_Collected data:_
════

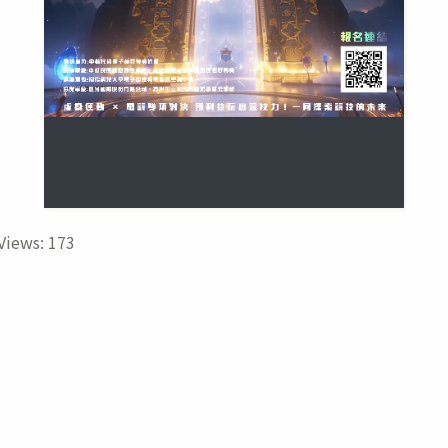
Views:
173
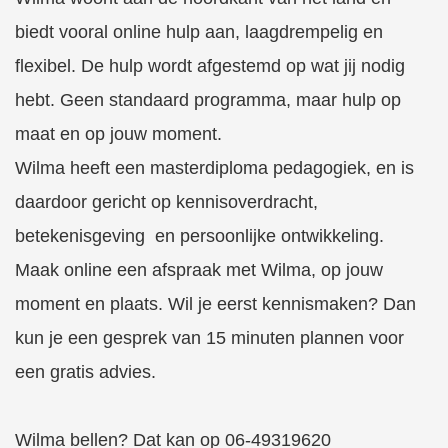
biedt vooral online hulp aan, laagdrempelig en
flexibel. De hulp wordt afgestemd op wat jij nodig
hebt. Geen standaard programma, maar hulp op
maat en op jouw moment.
Wilma heeft een masterdiploma pedagogiek, en is
daardoor gericht op kennisoverdracht,
betekenisgeving en persoonlijke ontwikkeling.
Maak online een afspraak met Wilma, op jouw
moment en plaats. Wil je eerst kennismaken? Dan
kun je een gesprek van 15 minuten plannen voor
een gratis advies.
Wilma bellen? Dat kan op 06-49319620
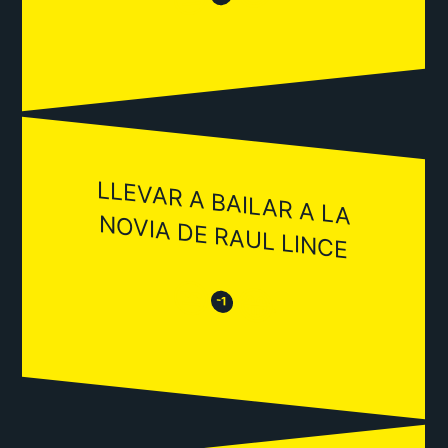
LLEVAR A BAILAR A LA
NOVIA DE RAUL LINCE
😒
😂
-1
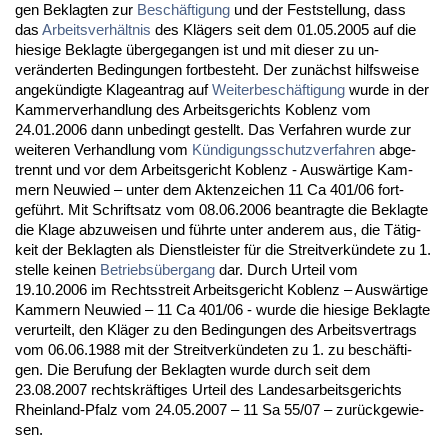
gen Be­klag­ten zur
Beschäfti­gung
und der Fest­stel­lung, dass
das
Ar­beits­verhält­nis
des Klägers seit dem 01.05.2005 auf die
hie­si­ge Be­klag­te über­ge­gan­gen ist und mit die­ser zu un­
veränder­ten Be­din­gun­gen fort­be­steht. Der zunächst hilfs­wei­se
an­gekündig­te Kla­ge­an­trag auf
Wei­ter­beschäfti­gung
wur­de in der
Kam­mer­ver­hand­lung des Ar­beits­ge­richts Ko­blenz vom
24.01.2006 dann un­be­dingt ge­stellt. Das Ver­fah­ren wur­de zur
wei­te­ren Ver­hand­lung vom
Kündi­gungs­schutz­ver­fah­ren
ab­ge­
trennt und vor dem Ar­beits­ge­richt Ko­blenz - Auswärti­ge Kam­
mern Neu­wied – un­ter dem Ak­ten­zei­chen 11 Ca 401/06 fort­
geführt. Mit Schrift­satz vom 08.06.2006 be­an­trag­te die Be­klag­te
die Kla­ge ab­zu­wei­sen und führ­te un­ter an­de­rem aus, die Tätig­
keit der Be­klag­ten als Dienst­leis­ter für die Streit­verkünde­te zu 1.
stel­le kei­nen
Be­triebsüber­gang
dar. Durch Ur­teil vom
19.10.2006 im Rechts­streit Ar­beits­ge­richt Ko­blenz – Auswärti­ge
Kam­mern Neu­wied – 11 Ca 401/06 - wur­de die hie­si­ge Be­klag­te
ver­ur­teilt, den Kläger zu den Be­din­gun­gen des Ar­beits­ver­trags
vom 06.06.1988 mit der Streit­verkünde­ten zu 1. zu beschäfti­
gen. Die Be­ru­fung der Be­klag­ten wur­de durch seit dem
23.08.2007 rechts­kräfti­ges Ur­teil des Lan­des­ar­beits­ge­richts
Rhein­land-Pfalz vom 24.05.2007 – 11 Sa 55/07 – zurück­ge­wie­
sen.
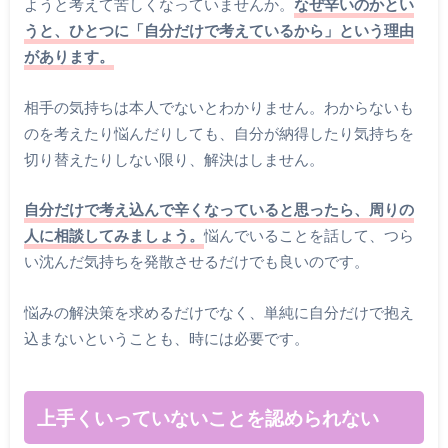
ようと考えて苦しくなっていませんか。
なぜ辛いのかとい
うと、ひとつに「自分だけで考えているから」という理由
があります。
相手の気持ちは本人でないとわかりません。わからないも
のを考えたり悩んだりしても、自分が納得したり気持ちを
切り替えたりしない限り、解決はしません。
自分だけで考え込んで辛くなっていると思ったら、周りの
人に相談してみましょう。
悩んでいることを話して、つら
い沈んだ気持ちを発散させるだけでも良いのです。
悩みの解決策を求めるだけでなく、単純に自分だけで抱え
込まないということも、時には必要です。
上手くいっていないことを認められない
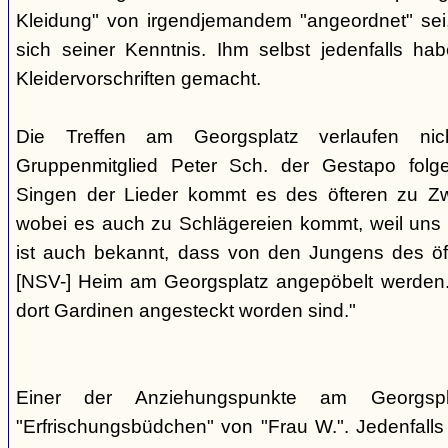
Kleidung" von irgendjemandem "angeordnet" sei,
sich seiner Kenntnis. Ihm selbst jedenfalls h
Kleidervorschriften gemacht.
Die Treffen am Georgsplatz verlaufen nicht
Gruppenmitglied Peter Sch. der Gestapo folg
Singen der Lieder kommt es des öfteren zu Zwi
wobei es auch zu Schlägereien kommt, weil uns di
ist auch bekannt, dass von den Jungens des 
[NSV-] Heim am Georgsplatz angepöbelt werden. E
dort Gardinen angesteckt worden sind."
Einer der Anziehungspunkte am Georgspl
"Erfrischungsbüdchen" von "Frau W.". Jedenfalls 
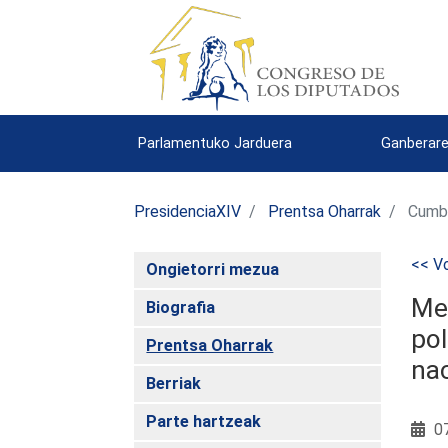
Parlamentuko Jarduera
Ganberare
PresidenciaXIV
Prentsa Oharrak
Cumb
<< Vo
Ongietorri mezua
Mer
Biografia
pol
Prentsa Oharrak
nac
Berriak
Parte hartzeak
07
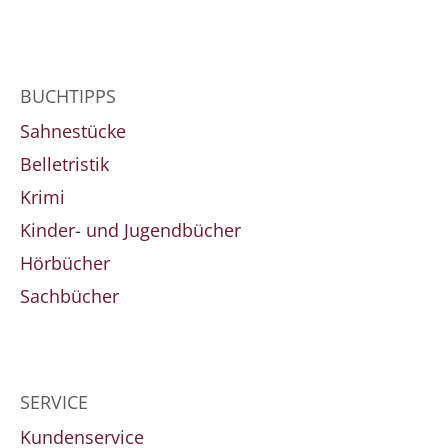
BUCHTIPPS
Sahnestücke
Belletristik
Krimi
Kinder- und Jugendbücher
Hörbücher
Sachbücher
SERVICE
Kundenservice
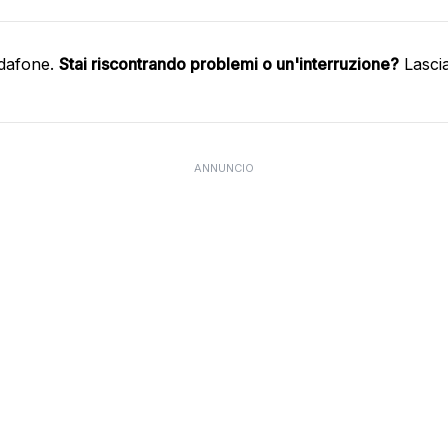
odafone.
Stai riscontrando problemi o un'interruzione?
Lasci
ANNUNCIO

════

_Exercise requirements:_ Skipping every picture, transcribe exactly the lines above from the one containing "切り替えたりしない限り、解決はしません。" through the one containing "Singen der Lieder kommt es des öfteren zu Zwi", both included.

_Response for this exercise:_
切り替えたりしない限り、解決はしません。
自分だけで考え込んで辛くなっていると思ったら、周りの
人に相談してみましょう。
悩んでいることを話して、つら
い沈んだ気持ちを発散させるだけでも良いのです。
悩みの解決策を求めるだけでなく、単純に自分だけで抱え
込まないということも、時には必要です。
上手くいっていないことを認められない
Kleidung" von irgendjemandem "angeordnet" sei,
sich seiner Kenntnis. Ihm selbst jedenfalls h
Kleidervorschriften gemacht.
Die Treffen am Georgsplatz verlaufen nicht
Gruppenmitglied Peter Sch. der Gestapo folg
Singen der Lieder kommt es des öfteren zu Zwi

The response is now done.